Ci si mette però di mezzo l’amore: Henri incontra per caso Margaret e, invaghitosene, scopre di non voler più morire. Disdire il contratto sarebbe facile, se non fosse che, quando vi si reca il giorno dopo essere scampato ad un primo assalto del killer, l’Honolulu Bar è completamente raso al suolo e dei suoi avventori non c’è neanche l’ombra…
Dopo la “trilogia operaia” di Ombre nel paradiso (1986), Ariel (1988) e La fiammiferaia (1989), il bizzarro road-movie musicale di Leningrad Cowboys Go America (1989) e Amleto si mette in affari (1987), rilettura della tragedia shakesperiana in chiave anticapitalista, Aki Kaurismäki firma, con Ho affittato un killer (1990), un’opera in cui l’elemento comico “puro” ha un peso specifico maggiore. Per stessa ammissione del finlandese, la pellicola è ispirata alle commedie nere britanniche degli Ealing Studios, e a film come L’ultima vacanza (Henry Cass, 1950), La signora omicidi (Alexander Mackendrick, 1955) e Casco d’oro (Jacques Becker, 1952), per non parlare poi della dedica iniziale a Michael Powell. Il risultato è una piéce straniata e surreale, caratterizzata da dialoghi ridotti all’osso e movimenti di macchina essenziali. Un film, insomma, che reca l’indelebile marchio di Kaurismäki, cineasta dei tempi dilatati, delle ellissi, dei silenzi, il cui minimalismo confina con una sorta di pudore della messinscena e delle emozioni.
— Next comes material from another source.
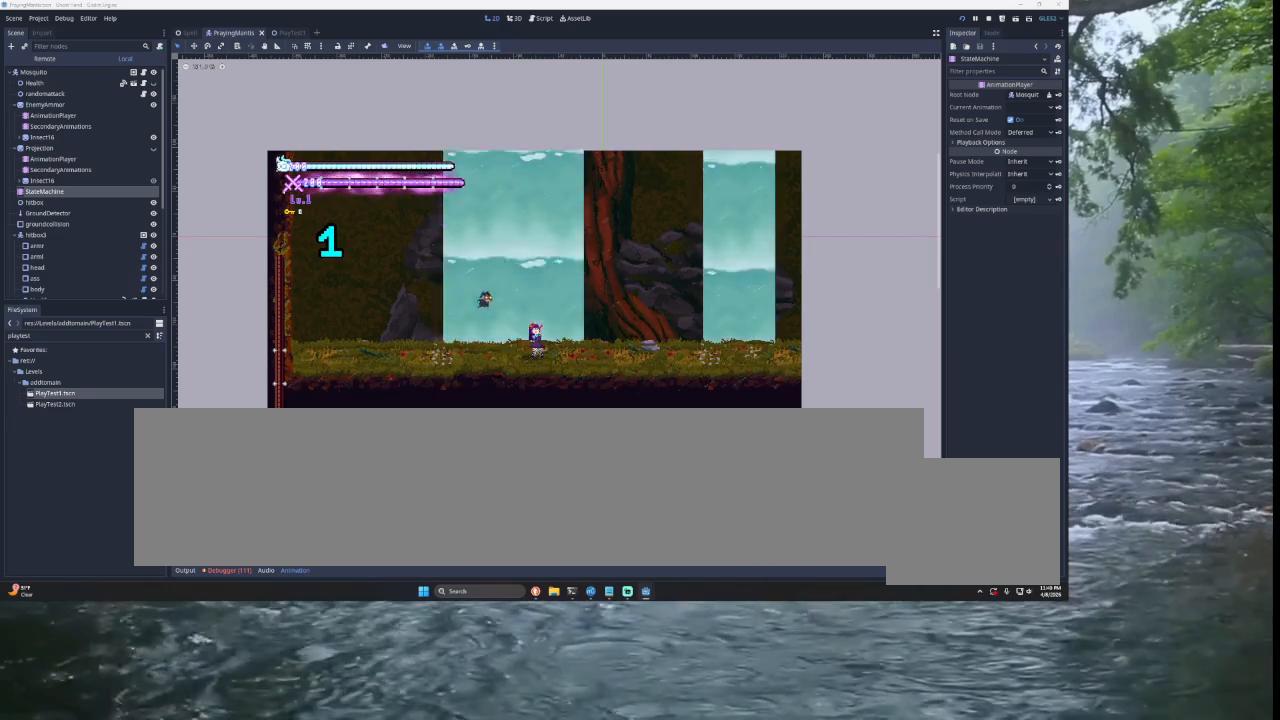
{"buttons": [], "left_stick": "center", "right_stick": "center", "events": [[200, "CROSS", "down"], [267, "CROSS", "up"], [333, "left_stick", "right"], [367, "CROSS", "down"], [500, "CROSS", "up"], [500, "left_stick", "center"]]}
Henri, Margaret e il killer (malato terminale di cancro, ma non per questo intenzionato a venir meno al suo dovere) sono le tipiche figure “ai margini” care al finlandese, personaggi umili, sradicati (Henri è un immigrato e la sua parlata ha un marcato accento francese), colti in scenari quasi hopperiani di muta desolazione (gli interni sguarniti, poveri, malamente illuminati da luci giallastre) o immersi in paesaggi urbani post-atomici. A tal proposito, la Londra di macerie ritratta dal regista potrebbe essere una qualsiasi città europea, dato il rifiuto sistematico di fornire allo spettatore immagini in qualche modo caratterizzanti (il Big Bang, le guardie reali, Buckingam Palace ecc.). L’ambientazione, apparentemente retrò ma in realtà a-temporale, assume dunque una valenza simbolica e conferisce una sorta di universalità alla parabola tragicomica di questi tre relitti, animati, come le altre figure kaurismäkiane, da una dignità e un candore che permette loro di elevarsi al di sopra dello squallido materialismo della società capitalista.
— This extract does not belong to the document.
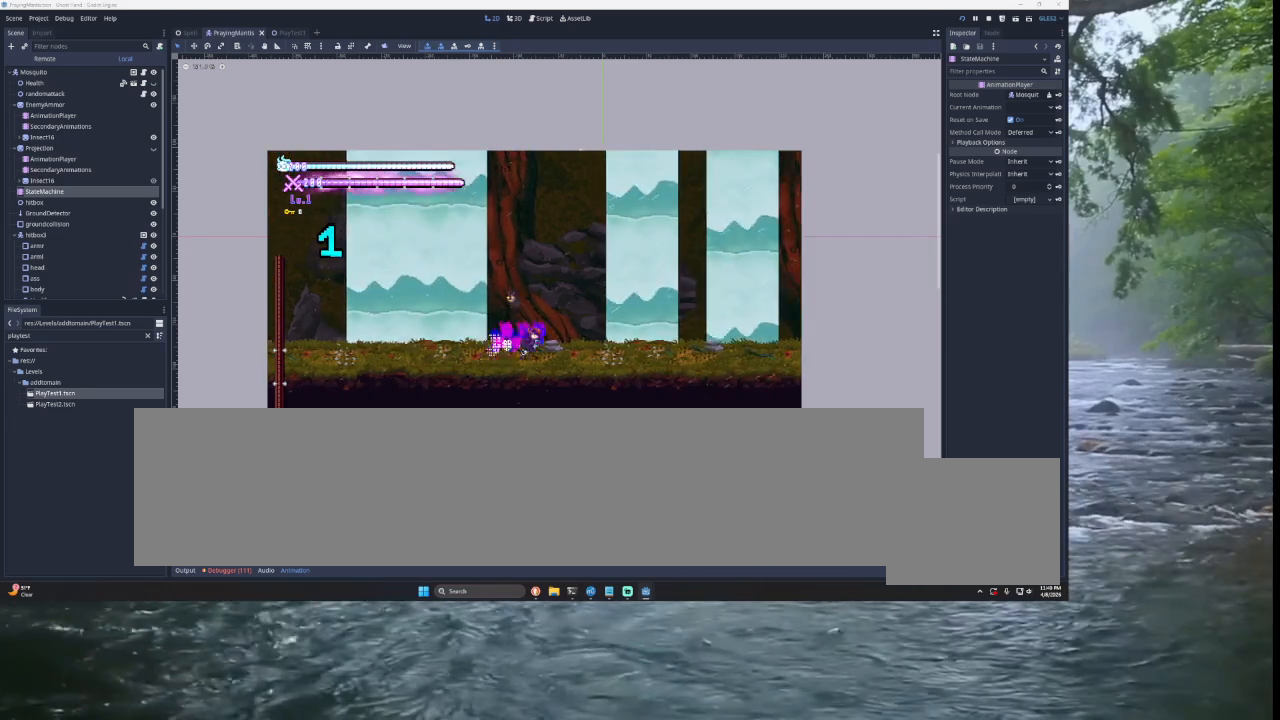
{"buttons": ["L1"], "left_stick": "center", "right_stick": "center", "events": [[67, "L1", "up"], [167, "L1", "down"], [367, "L1", "up"], [467, "L1", "down"]]}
Ho affittato un killer non è forse il capolavoro assoluto di Kaurismäki (titolo che spetta probabilmente a L’uomo senza passato, 2002), ma è comunque uno dei suoi film più riusciti, un marchingegno cinematografico perfetto, in cui il tipico umorismo raggelato del regista nordeuropeo si fonde alla perfezione con l’elemento thrilling e quello drammatico, generando un mix dall’innegabile sagacia.